**Task prompt**
Restate word for word every line from the one containing "input [15:0]a,b;" to the last line of the records below.

Data entries
##############################

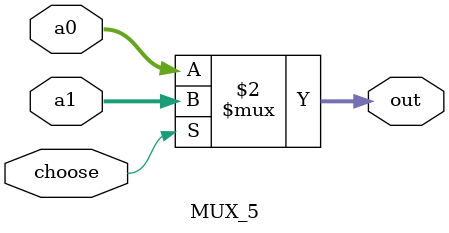
<source format=v>
`timescale 1ns / 1ps


module MUX_5(
    input   [4:0]a0,
    input   [4:0]a1,
    input   choose,
    output  [4:0]out
    );
    assign out = (choose == 1'b0) ? a0 : a1;
endmodule

</source>
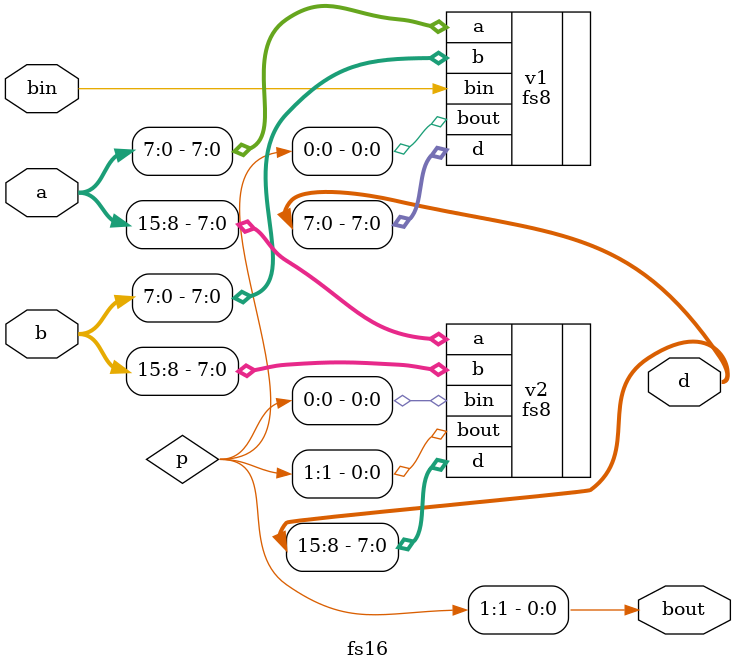
<source format=v>
`timescale 1ns / 1ps


module fs16(a,b,bin,d,bout);
input [15:0]a,b;
input bin;
output [15:0]d;
output bout;
wire [1:0]p;
fs8 v1 (.a(a[7:0]), .b(b[7:0]),.bin(bin),.d(d[7:0]), .bout(p[0]));
fs8 v2 (.a(a[15:8]), .b(b[15:8]),.bin(p[0]),.d(d[15:8]), .bout(p[1]));
assign bout=p[1];
endmodule
</source>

##############################

**Answer section**
input [15:0]a,b;
input bin;
output [15:0]d;
output bout;
wire [1:0]p;
fs8 v1 (.a(a[7:0]), .b(b[7:0]),.bin(bin),.d(d[7:0]), .bout(p[0]));
fs8 v2 (.a(a[15:8]), .b(b[15:8]),.bin(p[0]),.d(d[15:8]), .bout(p[1]));
assign bout=p[1];
endmodule
</source>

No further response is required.